** Extracted entries follows **

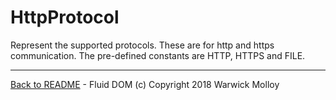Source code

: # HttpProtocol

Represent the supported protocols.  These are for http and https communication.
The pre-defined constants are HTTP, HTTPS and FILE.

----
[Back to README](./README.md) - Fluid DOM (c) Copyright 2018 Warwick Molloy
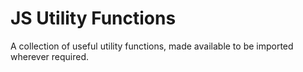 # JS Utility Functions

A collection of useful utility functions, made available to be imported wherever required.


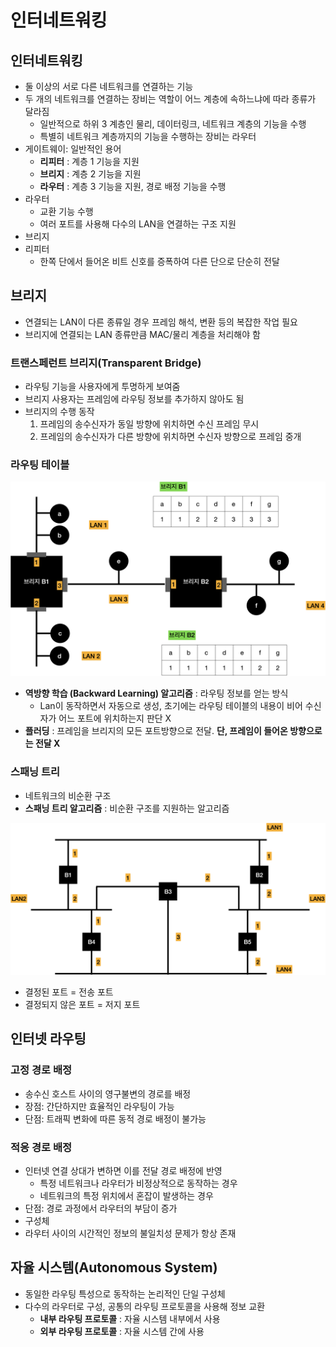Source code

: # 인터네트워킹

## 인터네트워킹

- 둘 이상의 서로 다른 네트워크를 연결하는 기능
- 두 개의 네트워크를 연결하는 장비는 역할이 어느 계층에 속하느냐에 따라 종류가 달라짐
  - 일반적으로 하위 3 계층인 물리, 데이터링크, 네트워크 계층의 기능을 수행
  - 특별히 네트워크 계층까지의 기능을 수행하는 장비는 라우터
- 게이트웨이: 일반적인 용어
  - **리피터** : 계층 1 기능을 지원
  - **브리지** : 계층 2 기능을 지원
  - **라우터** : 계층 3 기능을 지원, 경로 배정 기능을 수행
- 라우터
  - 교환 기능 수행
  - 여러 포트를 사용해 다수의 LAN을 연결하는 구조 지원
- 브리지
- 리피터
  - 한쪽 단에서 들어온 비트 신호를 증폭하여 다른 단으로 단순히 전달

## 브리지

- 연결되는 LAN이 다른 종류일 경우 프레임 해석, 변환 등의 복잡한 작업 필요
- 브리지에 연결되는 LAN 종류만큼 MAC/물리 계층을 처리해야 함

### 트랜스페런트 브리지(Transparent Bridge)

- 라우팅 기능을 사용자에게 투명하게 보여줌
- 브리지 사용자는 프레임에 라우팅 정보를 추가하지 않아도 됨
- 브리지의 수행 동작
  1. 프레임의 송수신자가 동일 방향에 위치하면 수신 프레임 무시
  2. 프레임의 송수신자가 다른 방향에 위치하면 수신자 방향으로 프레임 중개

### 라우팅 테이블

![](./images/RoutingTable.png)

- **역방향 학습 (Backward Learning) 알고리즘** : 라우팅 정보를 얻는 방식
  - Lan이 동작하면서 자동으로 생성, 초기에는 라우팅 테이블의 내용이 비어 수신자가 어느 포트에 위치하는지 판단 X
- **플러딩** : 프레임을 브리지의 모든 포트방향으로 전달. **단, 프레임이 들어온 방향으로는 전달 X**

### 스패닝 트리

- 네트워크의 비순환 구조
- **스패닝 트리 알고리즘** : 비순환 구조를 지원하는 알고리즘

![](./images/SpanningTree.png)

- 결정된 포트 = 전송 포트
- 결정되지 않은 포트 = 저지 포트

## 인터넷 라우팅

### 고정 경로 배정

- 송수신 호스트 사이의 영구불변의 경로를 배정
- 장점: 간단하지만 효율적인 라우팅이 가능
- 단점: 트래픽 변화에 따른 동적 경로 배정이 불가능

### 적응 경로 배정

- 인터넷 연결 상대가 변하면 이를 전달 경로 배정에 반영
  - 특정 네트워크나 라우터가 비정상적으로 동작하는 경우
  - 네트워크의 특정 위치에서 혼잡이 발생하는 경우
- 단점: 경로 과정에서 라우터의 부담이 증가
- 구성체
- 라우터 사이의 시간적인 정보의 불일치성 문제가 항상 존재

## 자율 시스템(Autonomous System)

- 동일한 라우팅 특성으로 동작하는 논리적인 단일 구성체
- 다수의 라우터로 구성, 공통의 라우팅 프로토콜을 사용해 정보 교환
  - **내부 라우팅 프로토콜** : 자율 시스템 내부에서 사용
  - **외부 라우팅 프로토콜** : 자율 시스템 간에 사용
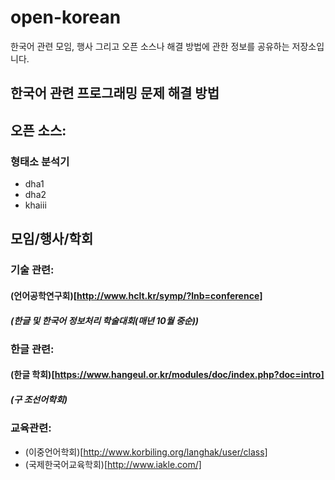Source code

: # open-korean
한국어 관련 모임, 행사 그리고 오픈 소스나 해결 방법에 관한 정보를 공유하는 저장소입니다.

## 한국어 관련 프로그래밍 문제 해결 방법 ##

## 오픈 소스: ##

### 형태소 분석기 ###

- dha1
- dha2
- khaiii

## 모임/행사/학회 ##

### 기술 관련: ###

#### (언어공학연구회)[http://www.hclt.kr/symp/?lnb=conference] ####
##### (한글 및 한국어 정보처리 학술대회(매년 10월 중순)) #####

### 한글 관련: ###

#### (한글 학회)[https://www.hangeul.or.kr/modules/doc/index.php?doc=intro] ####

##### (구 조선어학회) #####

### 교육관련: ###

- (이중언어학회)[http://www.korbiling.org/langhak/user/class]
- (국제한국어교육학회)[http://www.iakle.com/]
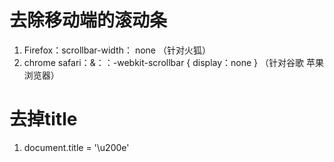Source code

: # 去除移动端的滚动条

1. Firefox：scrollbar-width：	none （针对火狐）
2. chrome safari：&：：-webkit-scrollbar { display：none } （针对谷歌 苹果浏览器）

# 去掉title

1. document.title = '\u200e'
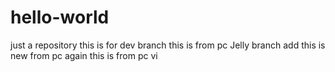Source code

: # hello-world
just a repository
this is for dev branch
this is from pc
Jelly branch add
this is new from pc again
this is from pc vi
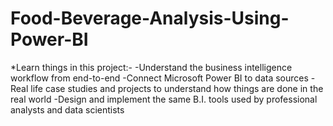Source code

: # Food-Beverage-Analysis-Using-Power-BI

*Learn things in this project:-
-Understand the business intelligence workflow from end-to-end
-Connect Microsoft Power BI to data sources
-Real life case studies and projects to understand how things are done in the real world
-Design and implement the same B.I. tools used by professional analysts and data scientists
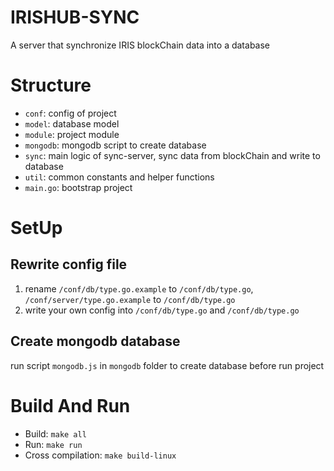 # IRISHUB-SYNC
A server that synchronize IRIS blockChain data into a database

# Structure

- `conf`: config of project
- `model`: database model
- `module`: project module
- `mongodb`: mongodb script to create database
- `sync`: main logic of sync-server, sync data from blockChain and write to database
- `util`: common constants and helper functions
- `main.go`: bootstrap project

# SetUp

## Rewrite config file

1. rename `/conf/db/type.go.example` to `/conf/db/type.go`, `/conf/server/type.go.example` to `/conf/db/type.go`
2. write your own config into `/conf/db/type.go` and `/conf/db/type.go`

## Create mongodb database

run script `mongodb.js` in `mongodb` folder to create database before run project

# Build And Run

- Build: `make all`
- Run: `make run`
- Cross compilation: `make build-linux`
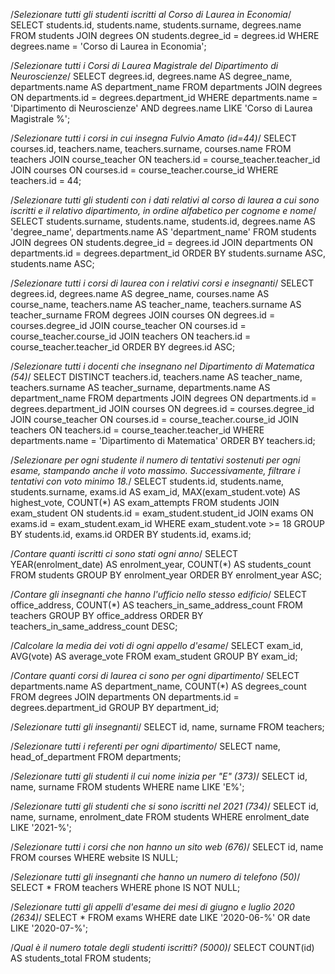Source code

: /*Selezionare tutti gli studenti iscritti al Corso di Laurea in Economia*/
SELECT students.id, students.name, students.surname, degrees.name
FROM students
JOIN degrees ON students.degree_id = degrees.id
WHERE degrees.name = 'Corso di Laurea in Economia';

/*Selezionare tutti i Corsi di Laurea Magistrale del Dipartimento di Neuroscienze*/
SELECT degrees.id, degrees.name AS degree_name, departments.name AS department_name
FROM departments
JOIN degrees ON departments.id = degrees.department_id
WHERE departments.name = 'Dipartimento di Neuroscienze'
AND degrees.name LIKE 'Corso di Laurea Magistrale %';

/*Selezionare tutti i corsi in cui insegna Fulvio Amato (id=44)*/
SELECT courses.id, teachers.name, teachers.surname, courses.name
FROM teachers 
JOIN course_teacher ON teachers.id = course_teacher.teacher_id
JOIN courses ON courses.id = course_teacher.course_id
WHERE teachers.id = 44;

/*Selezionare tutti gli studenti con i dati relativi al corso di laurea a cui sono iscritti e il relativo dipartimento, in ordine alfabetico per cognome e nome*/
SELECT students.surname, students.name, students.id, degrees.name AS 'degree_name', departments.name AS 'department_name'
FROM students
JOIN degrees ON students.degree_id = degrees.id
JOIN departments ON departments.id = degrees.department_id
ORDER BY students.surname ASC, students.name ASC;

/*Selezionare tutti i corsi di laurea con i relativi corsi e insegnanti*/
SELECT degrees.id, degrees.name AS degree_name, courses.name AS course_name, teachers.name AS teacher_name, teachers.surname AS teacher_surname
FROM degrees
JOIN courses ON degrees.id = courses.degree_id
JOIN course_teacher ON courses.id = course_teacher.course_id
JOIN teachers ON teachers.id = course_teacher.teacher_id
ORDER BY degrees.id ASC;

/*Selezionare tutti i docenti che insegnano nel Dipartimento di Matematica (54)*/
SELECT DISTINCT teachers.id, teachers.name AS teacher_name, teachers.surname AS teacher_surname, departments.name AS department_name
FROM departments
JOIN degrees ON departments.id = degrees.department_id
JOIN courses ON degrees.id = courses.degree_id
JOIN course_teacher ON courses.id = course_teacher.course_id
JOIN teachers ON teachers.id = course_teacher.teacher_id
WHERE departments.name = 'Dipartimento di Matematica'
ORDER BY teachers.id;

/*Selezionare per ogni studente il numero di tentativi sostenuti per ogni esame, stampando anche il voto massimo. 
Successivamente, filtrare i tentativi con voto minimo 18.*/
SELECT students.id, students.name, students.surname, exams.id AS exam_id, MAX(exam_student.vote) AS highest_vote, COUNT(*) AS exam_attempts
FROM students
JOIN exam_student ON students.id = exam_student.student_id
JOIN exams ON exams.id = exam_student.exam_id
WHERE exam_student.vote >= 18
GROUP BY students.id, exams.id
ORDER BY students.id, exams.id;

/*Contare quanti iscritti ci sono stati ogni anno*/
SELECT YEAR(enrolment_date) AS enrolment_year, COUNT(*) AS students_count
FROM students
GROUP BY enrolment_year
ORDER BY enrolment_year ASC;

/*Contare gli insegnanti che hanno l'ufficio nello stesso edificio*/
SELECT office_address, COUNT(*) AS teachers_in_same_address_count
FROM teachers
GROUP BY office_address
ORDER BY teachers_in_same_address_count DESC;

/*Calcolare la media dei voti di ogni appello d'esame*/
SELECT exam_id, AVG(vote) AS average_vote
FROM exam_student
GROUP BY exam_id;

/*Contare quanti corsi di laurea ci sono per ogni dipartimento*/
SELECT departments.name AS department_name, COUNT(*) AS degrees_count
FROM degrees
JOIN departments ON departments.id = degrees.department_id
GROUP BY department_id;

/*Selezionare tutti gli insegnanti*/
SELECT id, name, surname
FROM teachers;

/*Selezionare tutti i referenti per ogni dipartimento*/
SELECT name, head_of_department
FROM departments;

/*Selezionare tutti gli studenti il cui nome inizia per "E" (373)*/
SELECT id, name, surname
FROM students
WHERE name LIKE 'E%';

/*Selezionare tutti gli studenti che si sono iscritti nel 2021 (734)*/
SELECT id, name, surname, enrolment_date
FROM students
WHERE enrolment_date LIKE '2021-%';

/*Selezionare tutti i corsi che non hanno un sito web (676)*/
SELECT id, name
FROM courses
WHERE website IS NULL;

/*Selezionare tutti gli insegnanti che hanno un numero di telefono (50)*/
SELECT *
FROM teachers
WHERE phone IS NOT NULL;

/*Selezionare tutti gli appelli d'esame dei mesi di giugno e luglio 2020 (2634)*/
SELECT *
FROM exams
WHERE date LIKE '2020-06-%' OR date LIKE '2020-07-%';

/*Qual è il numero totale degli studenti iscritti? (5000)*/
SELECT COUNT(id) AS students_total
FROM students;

** End of Extracted entries **
** Extracted entries follows **

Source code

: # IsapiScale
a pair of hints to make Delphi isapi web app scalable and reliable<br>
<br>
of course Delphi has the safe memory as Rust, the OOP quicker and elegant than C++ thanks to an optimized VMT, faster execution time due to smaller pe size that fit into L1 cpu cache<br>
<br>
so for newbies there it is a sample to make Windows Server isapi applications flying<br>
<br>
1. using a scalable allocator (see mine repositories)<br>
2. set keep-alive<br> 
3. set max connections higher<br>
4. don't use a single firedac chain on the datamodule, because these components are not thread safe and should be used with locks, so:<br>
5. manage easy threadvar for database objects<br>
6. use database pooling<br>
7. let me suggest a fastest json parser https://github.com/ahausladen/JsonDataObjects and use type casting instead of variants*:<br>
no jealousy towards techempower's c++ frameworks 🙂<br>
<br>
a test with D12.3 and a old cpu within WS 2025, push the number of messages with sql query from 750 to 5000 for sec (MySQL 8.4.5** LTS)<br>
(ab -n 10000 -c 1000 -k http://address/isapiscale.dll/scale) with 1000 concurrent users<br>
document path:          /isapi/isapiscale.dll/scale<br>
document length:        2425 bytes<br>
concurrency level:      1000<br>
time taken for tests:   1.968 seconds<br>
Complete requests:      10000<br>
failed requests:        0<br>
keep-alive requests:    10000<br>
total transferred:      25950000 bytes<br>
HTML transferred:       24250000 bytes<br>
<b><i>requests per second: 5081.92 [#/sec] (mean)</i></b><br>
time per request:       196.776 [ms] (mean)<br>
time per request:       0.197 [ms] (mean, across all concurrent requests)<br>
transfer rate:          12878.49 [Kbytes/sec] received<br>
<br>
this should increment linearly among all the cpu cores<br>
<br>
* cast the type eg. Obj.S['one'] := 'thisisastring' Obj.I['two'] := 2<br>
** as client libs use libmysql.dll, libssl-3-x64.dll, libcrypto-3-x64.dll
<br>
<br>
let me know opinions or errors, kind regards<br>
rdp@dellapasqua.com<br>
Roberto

** End of Extracted entries **

Activity ▸ Reproduce verbatim the lines from the one containing "things in this" up to and including the one containing "## Rewrite config file". Leave any pictures out of your reply.

Problem solution ▸
*Learn things in this project:-
-Understand the business intelligence workflow from end-to-end
-Connect Microsoft Power BI to data sources
-Real life case studies and projects to understand how things are done in the real world
-Design and implement the same B.I. tools used by professional analysts and data scientists
 # IRISHUB-SYNC
A server that synchronize IRIS blockChain data into a database

# Structure

- `conf`: config of project
- `model`: database model
- `module`: project module
- `mongodb`: mongodb script to create database
- `sync`: main logic of sync-server, sync data from blockChain and write to database
- `util`: common constants and helper functions
- `main.go`: bootstrap project

# SetUp

## Rewrite config file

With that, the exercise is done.